Since this operation is so common, the C language has it built in. Say we added these declarations.

```  int   *a_ptr = a;
char  *b_ptr = b;
short *c_ptr = c;
```
Now, each one points at the first element of its array. So
```  a_ptr = 920,
b_ptr = 900,
c_ptr = 860.
```
That is, `*a_ptr = a[0]`. To get the second element of the array, no matter what sizethe base item is, just increment the pointer:
```  a_ptr++;
b_ptr++;
c_ptr++;
```
Now `*a_ptr = a[1], *b_ptr = b[1], *c_ptr = c[1]`. Which means that
```  a_ptr = 924,
b_ptr = 901,
c_ptr = 862.
```
Notice that they have been increased by different amounts, depending on the size of each variable in bytes.

So what is the difference between `a` and `a_ptr`? When using them as names for data, nothing.

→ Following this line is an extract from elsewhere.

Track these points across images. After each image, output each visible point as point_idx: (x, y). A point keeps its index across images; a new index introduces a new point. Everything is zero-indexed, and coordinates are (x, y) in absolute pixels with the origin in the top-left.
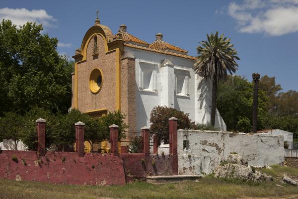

You can refer to `a_ptr[20]` just as properly as referring to `a[20]`. However, there is a difference between `a` and `a_ptr`. For `a`, the space has been allocated on the stack by the compiler. For `a_ptr`, no space has been allocated -- it is up to the programmer to make sure that `a_ptr` points to a valid piece of memory. If we need to create more space for the pointer to point to during the course of execution of the program, we need to make use of functions like new and malloc to create the space. But is that space on the stack? Well, the answer is no. The space gets allocated on the heap.